• _PROBLEM STATEMENT_
Count how many lines in the rows below contain the string "Commercial", treating uppercase and lowercase as different. Give only the number.

• _LISTED RECORDS_
- - - - - - -

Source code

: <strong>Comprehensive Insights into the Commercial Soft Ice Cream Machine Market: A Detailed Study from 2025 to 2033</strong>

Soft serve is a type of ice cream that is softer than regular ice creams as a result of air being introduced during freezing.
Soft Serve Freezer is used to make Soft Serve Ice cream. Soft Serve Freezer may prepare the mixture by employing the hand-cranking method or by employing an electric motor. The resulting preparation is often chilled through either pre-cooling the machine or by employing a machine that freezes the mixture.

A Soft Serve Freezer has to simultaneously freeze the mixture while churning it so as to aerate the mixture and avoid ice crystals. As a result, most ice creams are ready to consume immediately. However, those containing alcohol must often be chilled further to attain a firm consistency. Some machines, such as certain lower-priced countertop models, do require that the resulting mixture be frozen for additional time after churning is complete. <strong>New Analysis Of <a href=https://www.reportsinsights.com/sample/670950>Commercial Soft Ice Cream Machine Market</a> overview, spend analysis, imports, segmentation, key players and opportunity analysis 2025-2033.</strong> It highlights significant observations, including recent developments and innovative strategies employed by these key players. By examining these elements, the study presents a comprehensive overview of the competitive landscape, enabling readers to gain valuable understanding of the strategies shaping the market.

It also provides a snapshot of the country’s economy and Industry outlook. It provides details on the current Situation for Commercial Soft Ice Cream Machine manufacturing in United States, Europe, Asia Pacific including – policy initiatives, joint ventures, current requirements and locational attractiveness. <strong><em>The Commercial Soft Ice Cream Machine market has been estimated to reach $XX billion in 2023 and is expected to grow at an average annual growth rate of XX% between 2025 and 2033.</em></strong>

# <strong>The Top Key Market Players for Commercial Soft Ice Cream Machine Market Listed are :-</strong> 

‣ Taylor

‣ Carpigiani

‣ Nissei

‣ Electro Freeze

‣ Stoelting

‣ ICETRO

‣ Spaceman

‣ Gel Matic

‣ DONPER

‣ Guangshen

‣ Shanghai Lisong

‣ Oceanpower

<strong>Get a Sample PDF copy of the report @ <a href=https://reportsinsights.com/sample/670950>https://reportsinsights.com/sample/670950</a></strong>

- - - - - - -

• _RESPONSE_
4